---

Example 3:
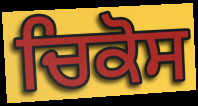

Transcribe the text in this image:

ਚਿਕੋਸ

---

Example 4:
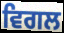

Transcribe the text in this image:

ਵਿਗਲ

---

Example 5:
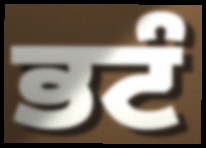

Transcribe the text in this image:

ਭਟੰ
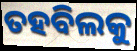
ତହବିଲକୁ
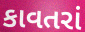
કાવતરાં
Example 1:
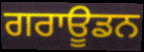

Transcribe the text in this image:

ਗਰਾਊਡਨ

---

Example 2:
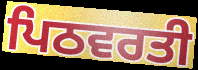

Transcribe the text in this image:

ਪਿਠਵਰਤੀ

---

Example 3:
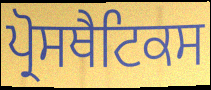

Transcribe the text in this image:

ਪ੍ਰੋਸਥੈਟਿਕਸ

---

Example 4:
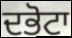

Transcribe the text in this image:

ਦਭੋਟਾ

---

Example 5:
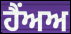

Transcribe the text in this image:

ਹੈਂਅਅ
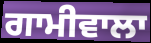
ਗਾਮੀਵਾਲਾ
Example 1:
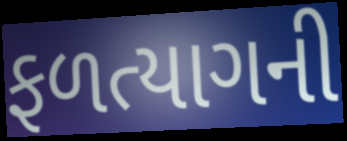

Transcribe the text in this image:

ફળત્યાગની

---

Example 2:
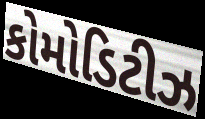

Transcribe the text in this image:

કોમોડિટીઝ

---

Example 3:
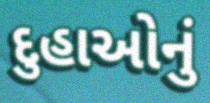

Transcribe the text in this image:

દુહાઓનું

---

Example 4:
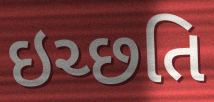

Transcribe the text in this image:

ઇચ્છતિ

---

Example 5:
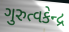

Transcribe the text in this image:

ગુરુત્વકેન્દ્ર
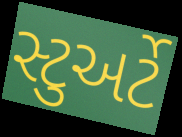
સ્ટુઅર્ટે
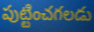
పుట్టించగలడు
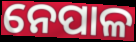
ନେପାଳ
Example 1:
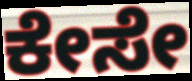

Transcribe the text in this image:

_What the task requires:_
Transcribe the data verbatim. No picture belongs in the result.

_Response area:_
---

Example 3:

Transcribe the text in this image:

ਚਿਕੋਸ

---

Example 4:

Transcribe the text in this image:

ਵਿਗਲ

---

Example 5:

Transcribe the text in this image:

ਭਟੰ
ତହବିଲକୁ
કાવતરાં
Example 1:

Transcribe the text in this image:

ਗਰਾਊਡਨ

---

Example 2:

Transcribe the text in this image:

ਪਿਠਵਰਤੀ

---

Example 3:

Transcribe the text in this image:

ਪ੍ਰੋਸਥੈਟਿਕਸ

---

Example 4:

Transcribe the text in this image:

ਦਭੋਟਾ

---

Example 5:

Transcribe the text in this image:

ਹੈਂਅਅ
ਗਾਮੀਵਾਲਾ
Example 1:

Transcribe the text in this image:

ફળત્યાગની

---

Example 2:

Transcribe the text in this image:

કોમોડિટીઝ

---

Example 3:

Transcribe the text in this image:

દુહાઓનું

---

Example 4:

Transcribe the text in this image:

ઇચ્છતિ

---

Example 5:

Transcribe the text in this image:

ગુરુત્વકેન્દ્ર
સ્ટુઅર્ટે
పుట్టించగలడు
ନେପାଳ
Example 1:

Transcribe the text in this image:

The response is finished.